> [Reading text]
▼

Postgraduate research students

Stroke rehabilitation is transforming by integrating advanced sensing technologies that better connect clinical therapy with real-world recovery. The combination of Electromyography (EMG) and tactile sensing offers new opportunities to assess motor function, detect motion intent, and provide personalized feedback to patients. These developments can potentially improve rehabilitation strategies and quality of life for stroke survivors.

EMG is particularly useful for detecting residual muscle activity in stroke survivors to capture these signals, which are proportional to muscle activation. These systems enable stroke patients to participate in their recovery by using residual muscle signals to guide movements. However, current systems are still not able to provide an accurate force-based feedback

Electrical Impedance Tomography (EIT) is a promising imaging technique for tactile sensing applications due to its flexibility, scalability, and cost-effectiveness compared to conventional array sensors. EIT-based tactile sensors use electrodes placed around a pressure-sensitive material to inject currents and measure voltage distributions. Reconstruction algorithms then generate spatial maps of the changes in conductivity corresponding to the applied forces or touches. These sensors adapt to the curvature of limbs, enabling real-time monitoring of grip strength and compensatory movements during therapy tasks. For example, tactile feedback systems embedded in wearable devices can deliver signals to correct improper motions while tracking progress over time. The novelty of these sensors is that they could be embedded into flexible gloves to map the pressure distribution of patients when grasping an object, which would be very helpful to tailor the rehabilitation process.

▲

> [Exercise prompt] According to the passage on sensing for stroke rehabilitation, what three qualities make EIT promising for tactile sensing compared to conventional array sensors? The records below the text come from a different source.

> [Material supplied]
▼

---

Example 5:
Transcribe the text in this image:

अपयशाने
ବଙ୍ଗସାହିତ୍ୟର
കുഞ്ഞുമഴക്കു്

▲

> [Finished task] Its flexibility, scalability, and cost-effectiveness.